The following models have optimized configurations:

| Alias | Model | TP Size | Nodes/Worker | Description |
|-------|-------|---------|--------------|-------------|
| deepseek-v3 | deepseek-ai/DeepSeek-V3.1 | 16 | 4 | DeepSeek V3.1 MoE (FP8) |
| deepseek-v3-2 | deepseek-ai/DeepSeek-V3.2 | 16 | 4 | DeepSeek V3.2 (4 workers default) |
| deepseek-r1 | deepseek-ai/DeepSeek-R1 | 16 | 4 | DeepSeek R1 reasoning model |
| llama-405b | meta-llama/Llama-3.1-405B-Instruct | 16 | 4 | Llama 3.1 405B |
| llama-70b | meta-llama/Llama-3.1-70B-Instruct | 4 | 1 | Llama 3.1 70B |
| llama-8b | meta-llama/Llama-3.1-8B-Instruct | 1 | 1 | Llama 3.1 8B (4x per node) |
| qwen3-235b | Qwen/Qwen3-235B-A22B-Instruct-2507 | 8 | 2 | Qwen3 235B MoE (8 workers default) |
| qwen3-coder-480b | Qwen/Qwen3-Coder-480B-A35B-Instruct | 16 | 4 | Qwen3 Coder 480B MoE |
| qwen3-32b | Qwen/Qwen3-32B | 2 | 1 | Qwen3 32B (2x per node) |
| qwen3-8b | Qwen/Qwen3-8B | 1 | 1 | Qwen3 8B (4x per node) |
| qwen3-embedding-4b | Qwen/Qwen3-Embedding-4B | 1 | 1 | Qwen3 Embedding 4B (4x per node) |
| apertus-8b | swiss-ai/Apertus-8B-Instruct-2509 | 1 | 1 | Apertus 8B (4x per node) |
| apriel-15b-thinker | ServiceNow-AI/Apriel-1.6-15b-Thinker | 1 | 1 | Apriel 1.6 15B Thinker (4x per node) |
| gpt-oss-120b | openai/gpt-oss-120b | 4 | 1 | OpenAI GPT-OSS 120B (4 workers default) |
| minimax-m2 | MiniMaxAI/MiniMax-M2 | 8 | 2 | MiniMax M2 (4 workers default) |
| kimi-k2 | moonshotai/Kimi-K2-Instruct-0905 | 16 | 4 | Kimi K2 Instruct (4 workers default) |

## Examples

### Serve DeepSeek V3 with default config

```bash
clserve -m deepseek-v3
```

This will:
- Use 4 nodes with TP=16
- Start the model on the cluster
- Print the job ID and endpoint URL instructions

### Serve with multiple workers

```bash
clserve -m deepseek-v3 -w 2
```

This doubles capacity with load balancing (router is enabled automatically).

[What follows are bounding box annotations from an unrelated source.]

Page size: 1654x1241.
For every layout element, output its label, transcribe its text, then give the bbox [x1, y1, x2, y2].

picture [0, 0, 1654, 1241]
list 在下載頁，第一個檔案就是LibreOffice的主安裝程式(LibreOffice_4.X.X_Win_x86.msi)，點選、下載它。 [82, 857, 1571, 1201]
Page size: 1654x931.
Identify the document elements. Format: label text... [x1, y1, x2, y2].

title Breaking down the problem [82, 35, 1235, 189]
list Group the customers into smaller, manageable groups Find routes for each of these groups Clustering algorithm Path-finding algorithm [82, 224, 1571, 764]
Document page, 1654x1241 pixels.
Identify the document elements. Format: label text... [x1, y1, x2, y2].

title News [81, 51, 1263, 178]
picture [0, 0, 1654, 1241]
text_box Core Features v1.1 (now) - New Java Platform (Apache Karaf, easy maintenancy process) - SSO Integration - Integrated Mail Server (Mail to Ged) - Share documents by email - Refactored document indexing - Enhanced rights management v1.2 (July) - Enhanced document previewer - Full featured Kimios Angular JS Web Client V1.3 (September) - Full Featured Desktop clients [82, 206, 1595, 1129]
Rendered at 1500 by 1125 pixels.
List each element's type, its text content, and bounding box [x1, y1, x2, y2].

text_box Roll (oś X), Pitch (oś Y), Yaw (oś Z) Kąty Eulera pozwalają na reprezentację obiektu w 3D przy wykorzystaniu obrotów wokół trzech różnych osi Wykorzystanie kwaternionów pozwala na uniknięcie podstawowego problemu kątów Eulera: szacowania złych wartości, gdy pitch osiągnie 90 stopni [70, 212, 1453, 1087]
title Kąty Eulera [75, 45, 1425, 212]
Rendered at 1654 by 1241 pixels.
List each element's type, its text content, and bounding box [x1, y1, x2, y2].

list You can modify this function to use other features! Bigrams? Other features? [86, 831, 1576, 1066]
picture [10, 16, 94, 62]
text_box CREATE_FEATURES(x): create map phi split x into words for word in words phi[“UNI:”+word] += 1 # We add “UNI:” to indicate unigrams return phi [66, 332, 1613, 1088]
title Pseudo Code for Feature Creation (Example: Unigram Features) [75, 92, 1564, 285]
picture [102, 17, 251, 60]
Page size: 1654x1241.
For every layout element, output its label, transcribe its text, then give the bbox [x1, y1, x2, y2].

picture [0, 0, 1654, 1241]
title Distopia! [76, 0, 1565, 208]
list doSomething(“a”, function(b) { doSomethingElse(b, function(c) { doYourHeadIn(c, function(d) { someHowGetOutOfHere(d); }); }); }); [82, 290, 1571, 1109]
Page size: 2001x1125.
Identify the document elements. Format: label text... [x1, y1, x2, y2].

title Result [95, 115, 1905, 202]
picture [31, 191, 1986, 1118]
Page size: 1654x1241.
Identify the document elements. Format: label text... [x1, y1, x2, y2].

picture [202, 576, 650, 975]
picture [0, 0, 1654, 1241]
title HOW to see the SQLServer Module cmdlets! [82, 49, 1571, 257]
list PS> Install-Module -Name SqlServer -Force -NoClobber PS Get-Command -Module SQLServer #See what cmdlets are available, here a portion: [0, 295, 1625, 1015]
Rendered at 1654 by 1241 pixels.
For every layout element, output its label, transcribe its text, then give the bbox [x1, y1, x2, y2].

### Serve a small model efficiently

```bash
clserve -m llama-8b
```

Predefined config runs 4 instances per node with a router for high throughput.

### Full workflow example

```bash
# Start serving
clserve -m deepseek-v3
# Output: Job ID: 12345

# Wait for startup, then get URL
clserve url deepseek-v3
# Output: http://10.0.0.1:30000

# Use the API
curl http://10.0.0.1:30000/v1/chat/completions \
  -H "Content-Type: application/json" \
  -d '{"model": "deepseek-ai/DeepSeek-V3.1", "messages": [{"role": "user", "content": "Hello!"}]}'

# When done, stop the job
clserve stop deepseek-v3
```

## Architecture

clserve unifies single-node and multi-node deployments into a single template:

- **Single node, full GPU**: `--nodes-per-worker 1 --num-gpus-per-worker 4`
- **Multi-node distributed**: `--nodes-per-worker 4 --tp-size 16`
- **Multiple instances per node**: `--num-gpus-per-worker 1`

The router is automatically enabled when there are multiple worker processes for load balancing.